An ordinance establishing a new animal abuse registry sailed through Cook County’s Law Enforcement Committee Tuesday morning, with the only public opposition coming from Tanya Triche of the Illinois Retail Merchants Association (IRMA).
The ordinance, spearheaded by Commissioner John Fritchey, calls for the establishment of a registry to be run by the Sheriff’s Office listing the names and addresses of convicted abusers. The ordinance would require pet shops, shelters and rescues to check the registry prior to selling or adopting out an animal to any individual, and prevents abusers from buying or adopting pets for 15 years after their conviction.
Those convicted of dog fighting, animal torture or aggravated cruelty would be required register their names and addresses with the Animal Abuser Registry, or face a fine up to $2,000 dollars. Shelters or shop owners who “knowingly” let registered abusers walk away with a pet would face fines as well.

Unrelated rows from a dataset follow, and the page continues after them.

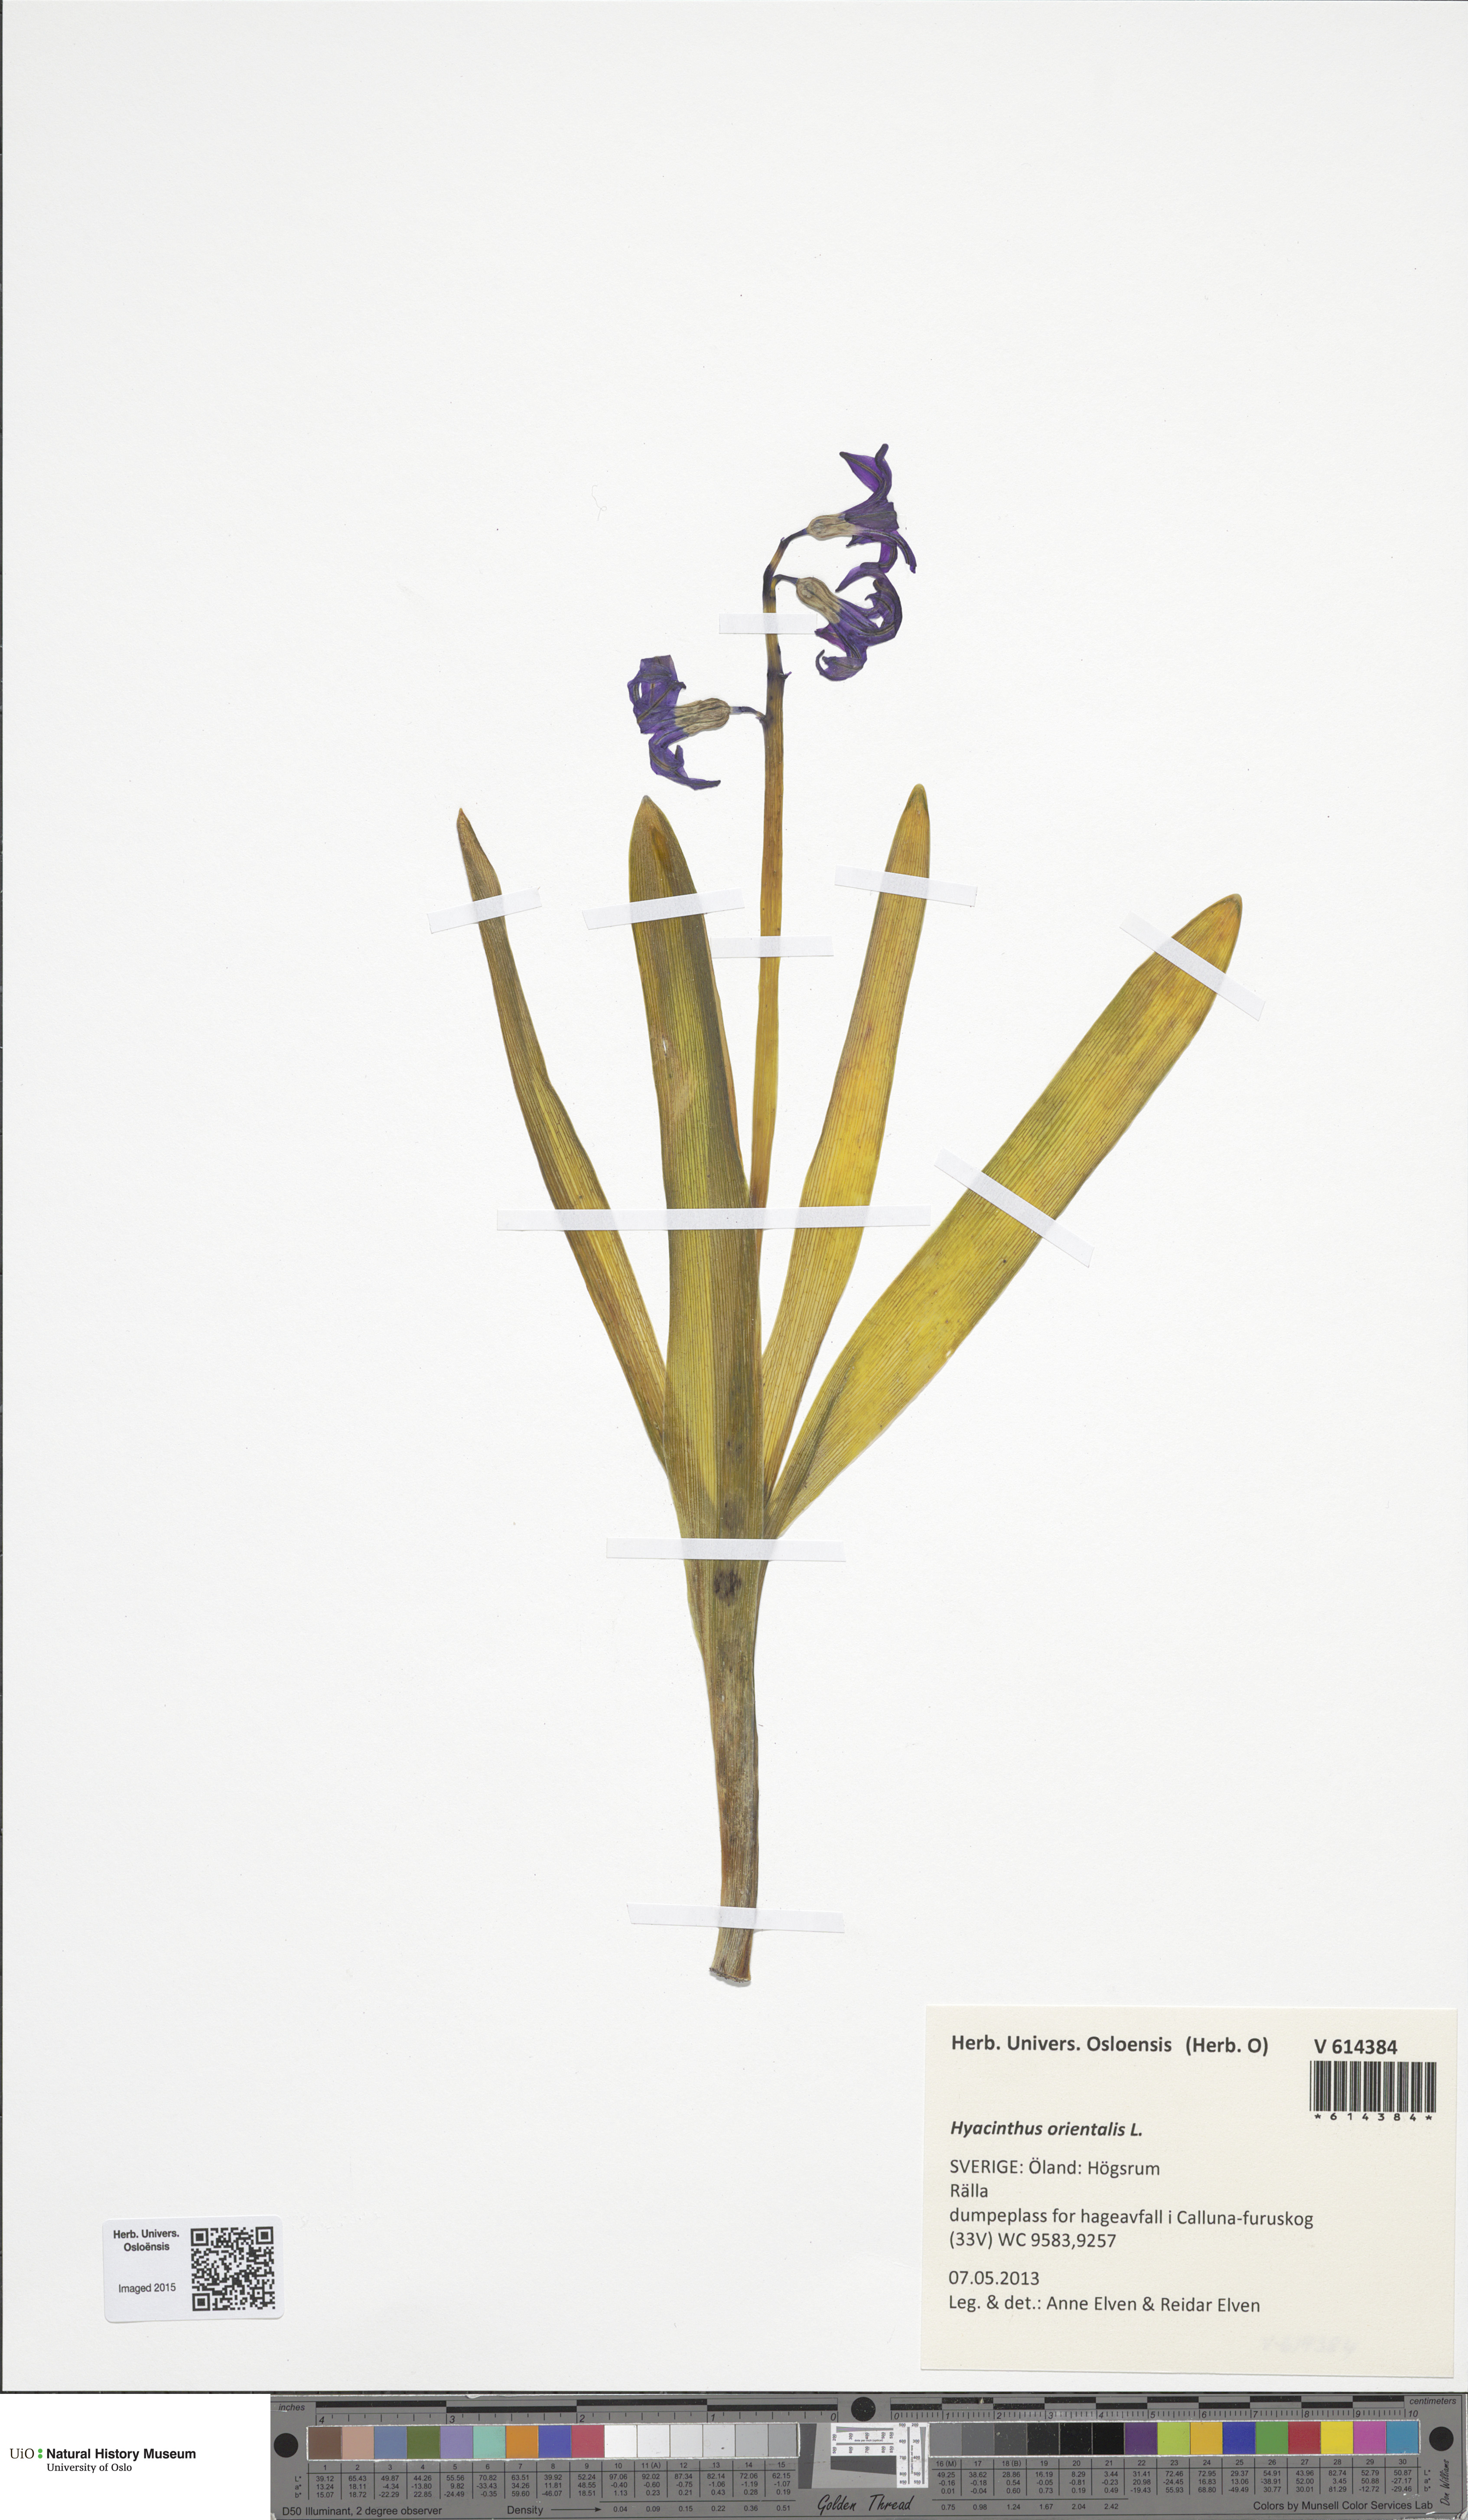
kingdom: Plantae
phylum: Tracheophyta
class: Liliopsida
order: Asparagales
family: Asparagaceae
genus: Hyacinthus
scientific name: Hyacinthus orientalis
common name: Hyacinth
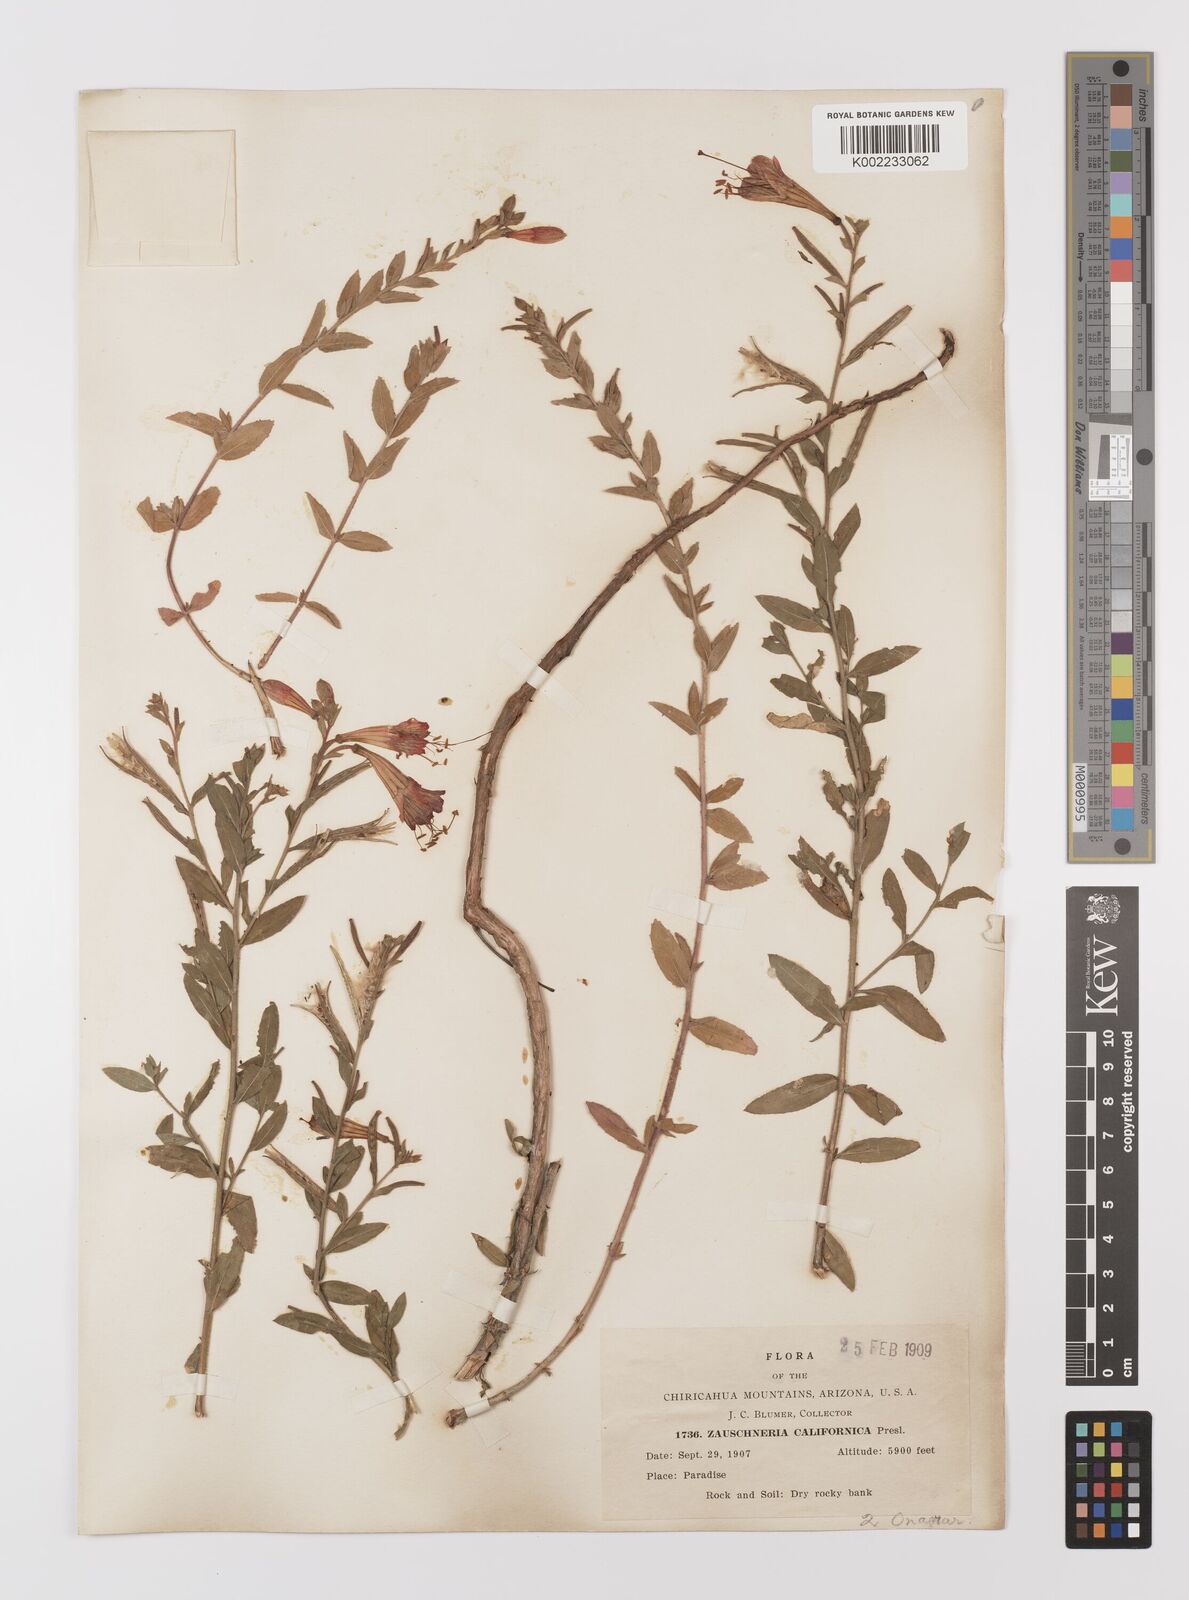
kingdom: Plantae
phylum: Tracheophyta
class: Magnoliopsida
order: Myrtales
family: Onagraceae
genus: Epilobium
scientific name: Epilobium
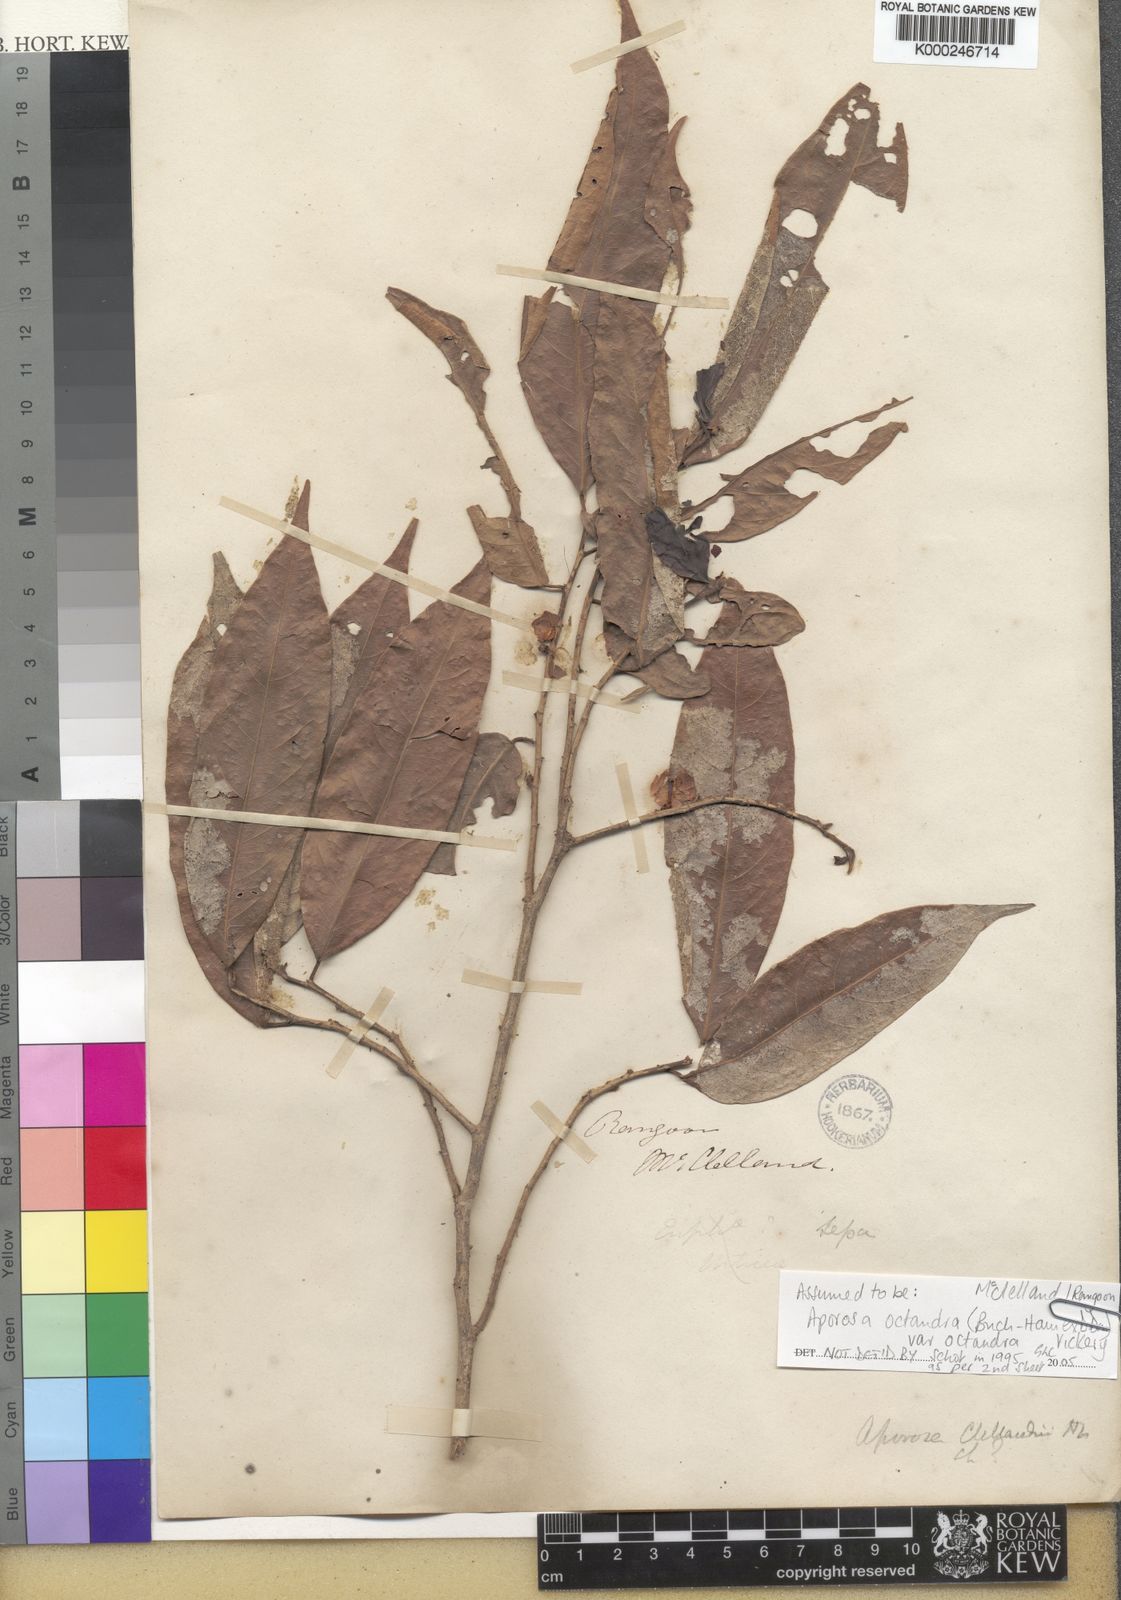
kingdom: Plantae
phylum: Tracheophyta
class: Magnoliopsida
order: Malpighiales
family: Phyllanthaceae
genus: Aporosa
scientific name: Aporosa octandra
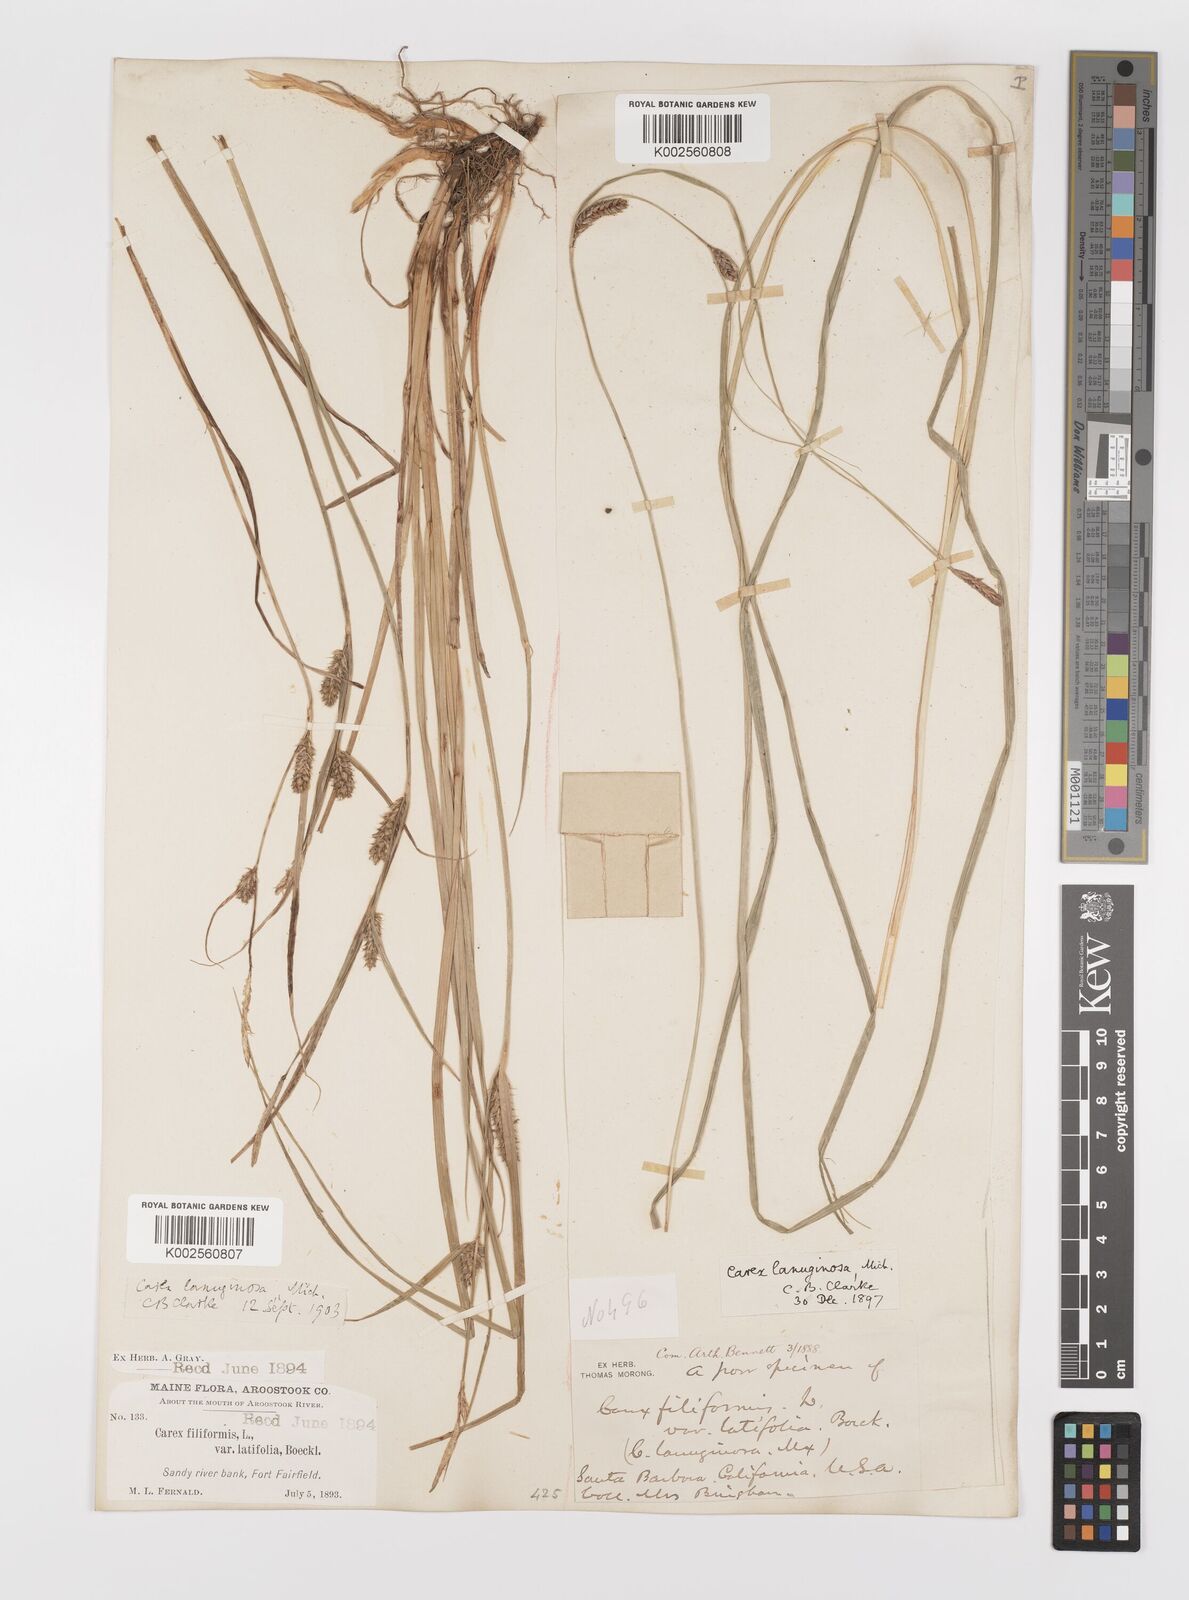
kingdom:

Fritchey says legislation for a statewide animal abuse registry is pending in Springfield, and given “significant evidence to show animal abusers often go to commit violent crimes against humans,” commissioners have a “societal interest” to vote in favor. The Sheriff’s Office estimates the registry would be up and running by the new year. It will not include names of those convicted of prior offenses, only those occurring after January 1, 2017.
IRMA’s Tanya Triche testified the move is “well intentioned, but doesn’t tackle core issue of keeping convicted animal abusers to getting access to animals.” She argued point of sale systems at pet shops and rescues often do not have internet access, and checking the 100,000 pets sold across the county each year, from goldfish to dogs, is burdensome. Refusal to sell might put retailers at risk of assault from angry customers.
Fritchey disputed those claims, and told fellow commissioners IRMA approached him about only including offenders against dogs, cats, and rabbits on the registry. Fritchey said he dismissed the idea, saying that would mean “If somebody set a guinea pig on fire, we would have no problem selling them a dog or cat.”
The ordinance is expected to pass the full Board of Commissioners later today.